Colorado Fire & Police Pension Association, Greenwood Village, took its absolute-return investments down to zero in 2009 from 5%. The fund set a new 11% absolute-target and restructured the allocation to invest about 70% in hedge funds and 30% in commodities.
After nearly six years of study, three of the five pension fund systems within the $113.4 billion New York City Retirement Systems finally made large first-time hedge fund investments last month.”

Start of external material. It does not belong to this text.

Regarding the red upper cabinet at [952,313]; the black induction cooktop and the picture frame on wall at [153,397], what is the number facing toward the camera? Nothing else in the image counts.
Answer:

Distilling all this arcana yields chilling realities. The public sector unions who claim Wall Street is to blame for our economic challenges are actually collection agents for Wall Street, at the same time as they are a corrupting influence on Wall Street. Year after year, they pour hundreds of billions of dollars of taxpayer’s money into some of the seamiest investment vehicles ever invented, bankrupting our cities and states to collect their tithe. At a time when assets are deflating everywhere, when the federal government is issuing 10 year notes at under 3%, the public employee pension funds are claiming they will continue to earn 7.75% on their money. They are essentially lending money at 7.75%, a grossly over-market rate, and forcing the smaller, private investors in the market to cover the difference.
If the market crashes again, and it might, look no further than your local public employee pension fund campus, that beachhead of Wall Street at its worst, to find an avid culprit. Public sector pensions are not sustainable, and the notion that they are is Wall Street’s last, biggest con.